Fig. 2Results of simulations comparing different Mendelian randomization study designs for power and bias.
a SNP-exposure r2 = 0.05; sample size = 10000 singletons, sibs, or trios; simulation involves an influence of parental exposure influencing child’s confounder, which explains 10% of variance in child exposures and outcomes. For a simulated causal effect = 0, we expect the false discovery rate to be 0.05. b Estimated bias by sample size using different Mendelian randomization designs. The simulations are similar to a but allow sample size to vary and fixing the causal effect of an exposure x on an outcome y to 1% of variance explained. The bias in within-family Mendelian randomization estimates is slightly elevated when sample sizes are small due to weak instrument bias, but are otherwise are protected from the large bias seen when using unrelated samples.
Fig. 3Estimates of the effect of BMI on self-reported diabetes and high blood pressure and height and BMI on educational attainment using ordinary least squares, Mendelian randomization in unrelated individuals and samples of siblings, point estimates and 95% confidence intervals reported.
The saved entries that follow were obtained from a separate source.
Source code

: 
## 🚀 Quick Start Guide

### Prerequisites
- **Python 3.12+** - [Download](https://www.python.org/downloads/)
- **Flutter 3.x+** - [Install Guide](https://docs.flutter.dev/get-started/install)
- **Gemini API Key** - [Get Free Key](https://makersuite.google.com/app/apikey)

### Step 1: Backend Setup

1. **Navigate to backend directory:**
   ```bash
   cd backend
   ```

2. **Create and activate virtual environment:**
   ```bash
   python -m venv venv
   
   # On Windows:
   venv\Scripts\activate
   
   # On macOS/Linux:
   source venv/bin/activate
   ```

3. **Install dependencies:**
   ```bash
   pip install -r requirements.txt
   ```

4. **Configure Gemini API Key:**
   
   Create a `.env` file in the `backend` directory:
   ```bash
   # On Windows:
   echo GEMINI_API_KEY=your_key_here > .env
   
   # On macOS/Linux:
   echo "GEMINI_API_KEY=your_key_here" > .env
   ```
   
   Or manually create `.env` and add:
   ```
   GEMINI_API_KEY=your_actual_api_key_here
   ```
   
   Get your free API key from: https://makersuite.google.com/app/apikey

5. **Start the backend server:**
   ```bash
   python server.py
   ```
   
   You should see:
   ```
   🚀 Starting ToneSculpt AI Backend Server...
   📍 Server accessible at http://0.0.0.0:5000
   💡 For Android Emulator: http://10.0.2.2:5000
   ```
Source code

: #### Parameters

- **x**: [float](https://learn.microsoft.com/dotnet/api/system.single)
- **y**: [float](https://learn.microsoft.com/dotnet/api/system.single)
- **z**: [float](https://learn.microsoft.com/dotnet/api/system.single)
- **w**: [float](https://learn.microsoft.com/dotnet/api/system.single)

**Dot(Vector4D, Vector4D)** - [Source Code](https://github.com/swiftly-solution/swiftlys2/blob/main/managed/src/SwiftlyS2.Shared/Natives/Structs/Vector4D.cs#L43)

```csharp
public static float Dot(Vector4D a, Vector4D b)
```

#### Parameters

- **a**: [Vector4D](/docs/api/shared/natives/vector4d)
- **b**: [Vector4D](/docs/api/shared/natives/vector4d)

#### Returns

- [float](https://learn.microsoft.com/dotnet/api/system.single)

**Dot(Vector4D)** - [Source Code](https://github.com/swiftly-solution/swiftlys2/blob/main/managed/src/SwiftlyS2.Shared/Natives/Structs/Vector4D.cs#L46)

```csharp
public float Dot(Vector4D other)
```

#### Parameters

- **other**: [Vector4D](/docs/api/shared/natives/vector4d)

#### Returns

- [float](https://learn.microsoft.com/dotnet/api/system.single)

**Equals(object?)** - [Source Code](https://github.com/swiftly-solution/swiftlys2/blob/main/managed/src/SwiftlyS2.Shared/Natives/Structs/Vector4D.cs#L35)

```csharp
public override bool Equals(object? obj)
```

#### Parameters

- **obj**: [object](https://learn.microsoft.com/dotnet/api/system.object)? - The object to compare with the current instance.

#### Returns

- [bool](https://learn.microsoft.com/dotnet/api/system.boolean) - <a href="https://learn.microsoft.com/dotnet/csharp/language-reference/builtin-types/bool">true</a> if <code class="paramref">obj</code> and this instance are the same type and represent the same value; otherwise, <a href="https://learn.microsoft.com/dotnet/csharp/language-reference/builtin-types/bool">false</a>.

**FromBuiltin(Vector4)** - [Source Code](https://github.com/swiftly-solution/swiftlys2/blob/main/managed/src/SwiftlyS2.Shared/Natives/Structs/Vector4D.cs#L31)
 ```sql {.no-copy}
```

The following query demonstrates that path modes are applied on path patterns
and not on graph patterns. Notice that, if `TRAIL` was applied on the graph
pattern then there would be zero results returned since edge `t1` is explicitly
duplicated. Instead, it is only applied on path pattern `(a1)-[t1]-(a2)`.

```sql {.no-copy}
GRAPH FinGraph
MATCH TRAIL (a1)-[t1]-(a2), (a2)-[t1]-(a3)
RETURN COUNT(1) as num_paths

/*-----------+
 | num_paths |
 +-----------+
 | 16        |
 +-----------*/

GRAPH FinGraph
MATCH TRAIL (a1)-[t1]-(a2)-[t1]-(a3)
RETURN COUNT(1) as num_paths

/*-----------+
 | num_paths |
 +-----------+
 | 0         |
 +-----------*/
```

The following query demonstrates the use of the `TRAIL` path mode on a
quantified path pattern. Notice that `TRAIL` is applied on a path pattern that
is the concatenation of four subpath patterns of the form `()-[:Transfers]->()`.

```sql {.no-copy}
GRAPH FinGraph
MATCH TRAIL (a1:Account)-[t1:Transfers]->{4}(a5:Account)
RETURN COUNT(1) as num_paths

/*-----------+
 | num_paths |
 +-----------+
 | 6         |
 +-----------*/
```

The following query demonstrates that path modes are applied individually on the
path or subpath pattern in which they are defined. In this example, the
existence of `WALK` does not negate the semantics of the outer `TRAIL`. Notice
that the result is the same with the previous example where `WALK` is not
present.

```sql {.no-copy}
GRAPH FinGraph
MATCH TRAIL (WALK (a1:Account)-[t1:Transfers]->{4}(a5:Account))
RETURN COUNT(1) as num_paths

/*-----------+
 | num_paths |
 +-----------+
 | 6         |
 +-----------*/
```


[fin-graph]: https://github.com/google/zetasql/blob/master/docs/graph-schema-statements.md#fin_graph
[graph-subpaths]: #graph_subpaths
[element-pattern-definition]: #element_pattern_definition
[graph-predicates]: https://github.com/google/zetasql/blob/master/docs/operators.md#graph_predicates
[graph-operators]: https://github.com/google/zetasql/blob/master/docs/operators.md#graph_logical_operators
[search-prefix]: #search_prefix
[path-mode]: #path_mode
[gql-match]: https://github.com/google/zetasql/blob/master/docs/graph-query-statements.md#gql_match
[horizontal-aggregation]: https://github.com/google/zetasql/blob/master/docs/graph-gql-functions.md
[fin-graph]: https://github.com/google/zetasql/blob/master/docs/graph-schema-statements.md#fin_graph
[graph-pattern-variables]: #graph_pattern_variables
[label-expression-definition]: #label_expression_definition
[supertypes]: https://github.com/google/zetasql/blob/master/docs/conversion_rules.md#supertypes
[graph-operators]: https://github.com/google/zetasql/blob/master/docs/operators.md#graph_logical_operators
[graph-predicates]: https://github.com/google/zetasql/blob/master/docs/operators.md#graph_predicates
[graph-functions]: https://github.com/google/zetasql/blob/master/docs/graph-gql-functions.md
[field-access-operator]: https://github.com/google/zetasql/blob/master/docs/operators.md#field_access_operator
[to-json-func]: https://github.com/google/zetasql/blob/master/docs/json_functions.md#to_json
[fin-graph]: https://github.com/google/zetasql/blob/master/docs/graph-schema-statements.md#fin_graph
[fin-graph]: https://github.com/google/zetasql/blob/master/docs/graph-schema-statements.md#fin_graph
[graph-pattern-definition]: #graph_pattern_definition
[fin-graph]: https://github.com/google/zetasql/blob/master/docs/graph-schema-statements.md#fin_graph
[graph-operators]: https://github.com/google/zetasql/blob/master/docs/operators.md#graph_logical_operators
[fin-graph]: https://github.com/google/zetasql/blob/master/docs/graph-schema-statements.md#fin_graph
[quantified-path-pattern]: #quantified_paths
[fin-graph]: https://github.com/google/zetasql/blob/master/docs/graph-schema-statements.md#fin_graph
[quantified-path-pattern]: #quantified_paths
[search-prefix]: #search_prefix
All methods were consistent with higher BMI increasing diabetes and high blood pressure risk. Being taller and having lower BMI were observationally associated with higher educational attainment. The effects of height and BMI on educational attainment were attenuated but still apparent when using Mendelian randomization estimates based on unrelated individuals from HUNT and UK Biobank. The effects were eliminated after allowing for a family effect using individual-level or summary data Mendelian randomization.